Enterobacter cloacae had the second highest prevalence (20%). It was isolated from a feeding table, a mattress, a sink and one of the two refrigerators in ward OB. The contaminated refrigerator is the one in which medication are stored for patients. This is a concern because if the storage point of medication is contaminated, it is very likely that the medication stored there would also be contaminated. If and when these medications are administered to patients, it could lead to another infection which would then be hospital acquired. This contamination could also lead to an outbreak of Enterobacter cloacae in the ward if not curtailed in time. E. cloacae was absent in IB.
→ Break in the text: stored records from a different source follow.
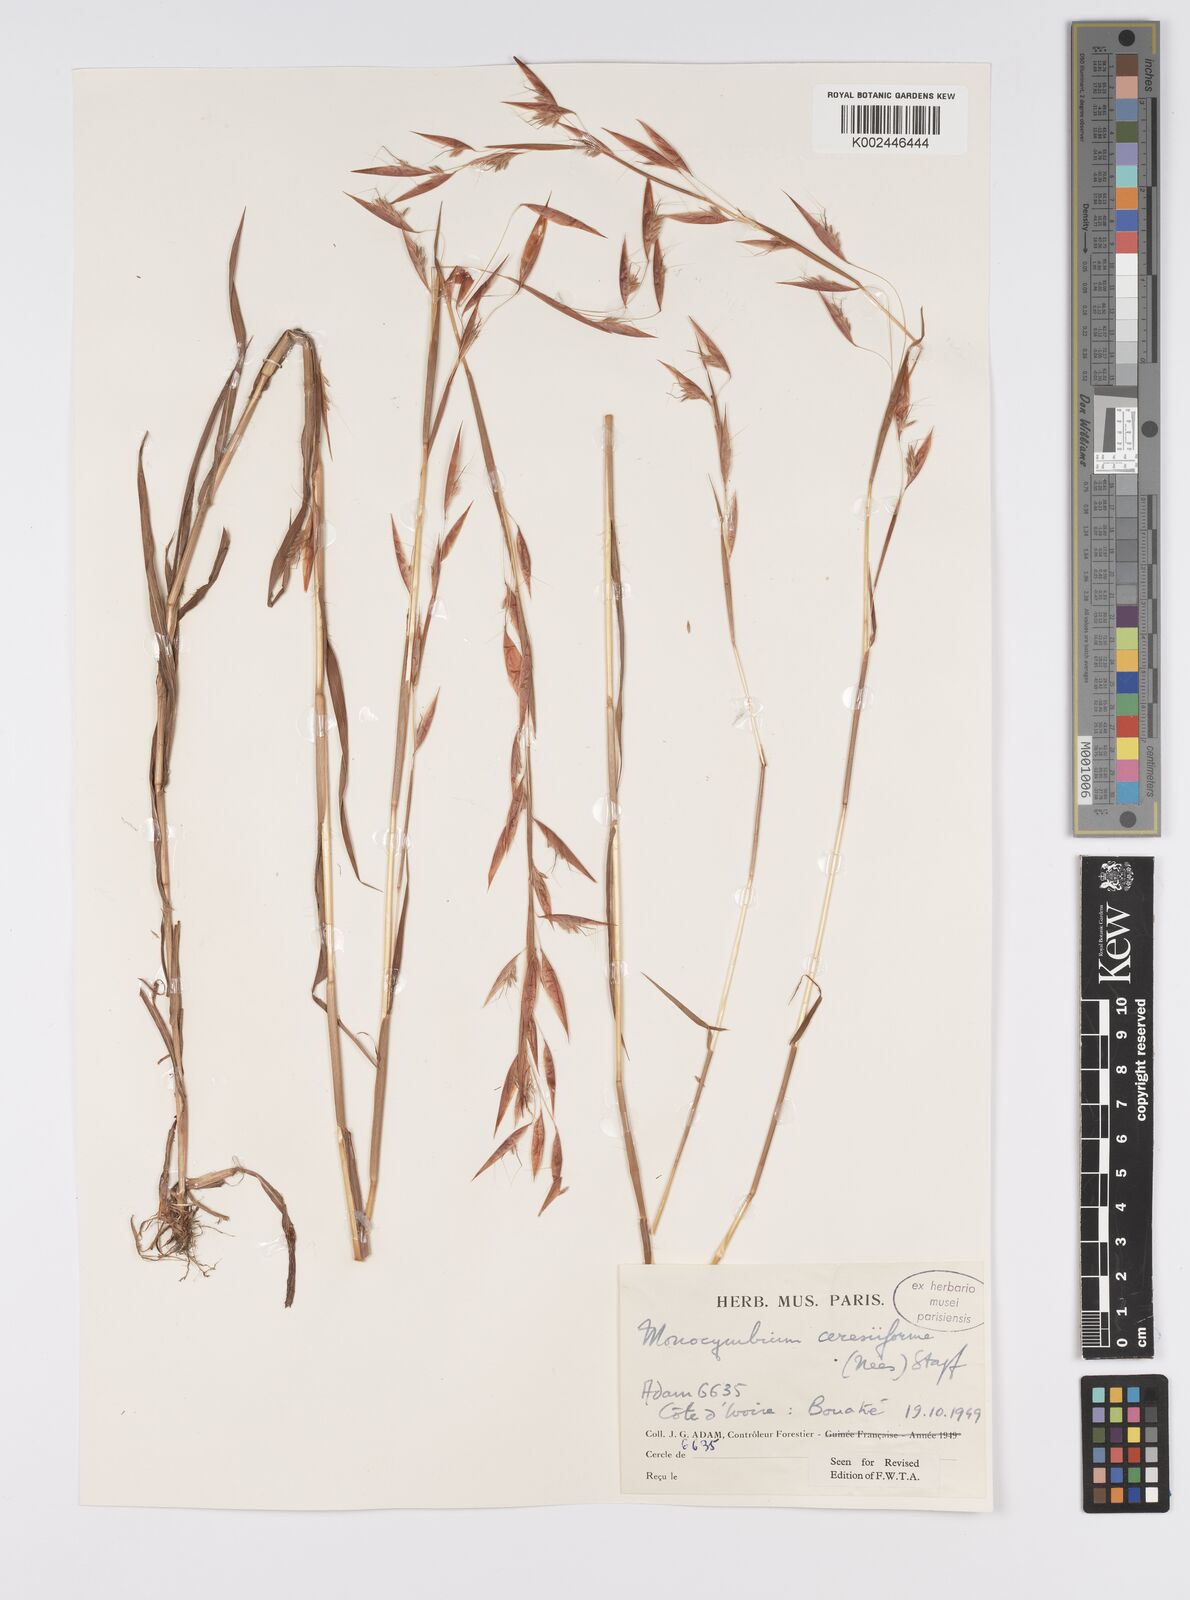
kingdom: Plantae
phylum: Tracheophyta
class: Liliopsida
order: Poales
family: Poaceae
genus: Monocymbium
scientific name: Monocymbium ceresiiforme
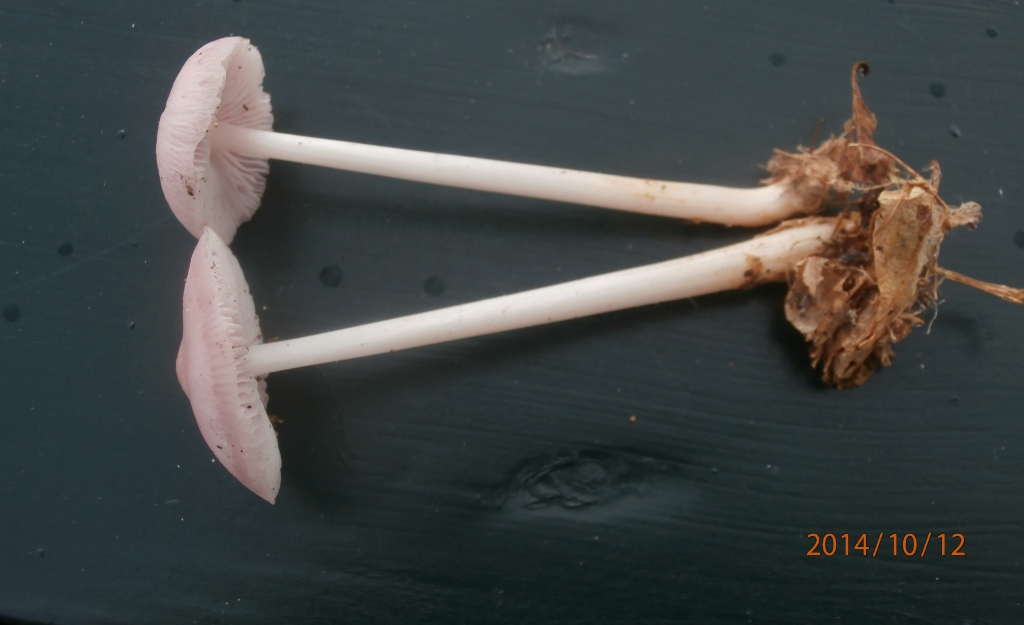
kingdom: Fungi
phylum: Basidiomycota
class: Agaricomycetes
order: Agaricales
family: Mycenaceae
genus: Mycena
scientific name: Mycena rosea
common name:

Staphylococcus aureus, along with Enterobacter cloacae, had a prevalence rate of 20%. It was more prevalent in IB with a rate of 60% than in OB with a low rate of 7%. It was isolated from the feeding trolley, an incubator, the treatment room table and a sink. The reason for the isolation of Staphylococcus aureus on the dry surfaces may be due to the fact that

S. aureus can survive desiccation for a long period of time and coupled with the fact that these surfaces are usually touched by the healthcare workers. Staphylococcus aureus is a known coloniser of the skin of humans and this is not a surprise [15,17,23,24]. The isolation of Staphylococcus aureus from the treatment room table is similar to earlier studies which had been carried out on this organism. There have been reports of environmental isolation of Staphylococcus aureus from items such as stethoscopes, floors, charts, computer keyboards, door handles, tourniquets, pens, telephones, furniture, bed linen, patients’ gowns and bedside table and mobile phones [25-27].

Acinetobacter baumannii was isolated only at ward OB with a prevalence of 7%, it was isolated from the feeding table but was absent in IB. Acinetobacter baumannii is a ubiquitous opportunistic gram- negative pathogen isolated from soil, water, animals, and humans and is a predominant cause of healthcare associated infections and outbreaks in susceptible hosts, particularly in the ICUs [28-31]. Strains proliferate in moist environments such as in this study. It was isolated from the feeding table which is a moist environment because of constant washing and cleaning with water. The patients who are fed from the feeding table in which Acinetobacter baumannii was isolated from in this study could become carriers of this organism because up to 75% of hospitalized patients can become colonized with Acinetobacter spp [32-34].

Enterobacter asburiae had a low prevalence (5%) and was only isolated from a sink in ward OB. This is not really surprising because members of the family Enterobacteriaceae are found in moist environments, and are associated with contamination of hospital water [13,15,17].

Conclusion

This study showed areas of environmental contamination which could serve as potential sources of healthcare associated infections. Thorough cleaning, disinfection of these surfaces and proper hand hygiene practices would be needed to reduce the risk of infections in the study site. Proper standard operating procedures should also be put in place to ensure that hand and personal hygiene is properly followed and monitored. It should also include penalties to erring health workers. There should also be enough education of patients’ relatives, community members and health workers on the importance of proper hygiene in the prevention of healthcare associated infections.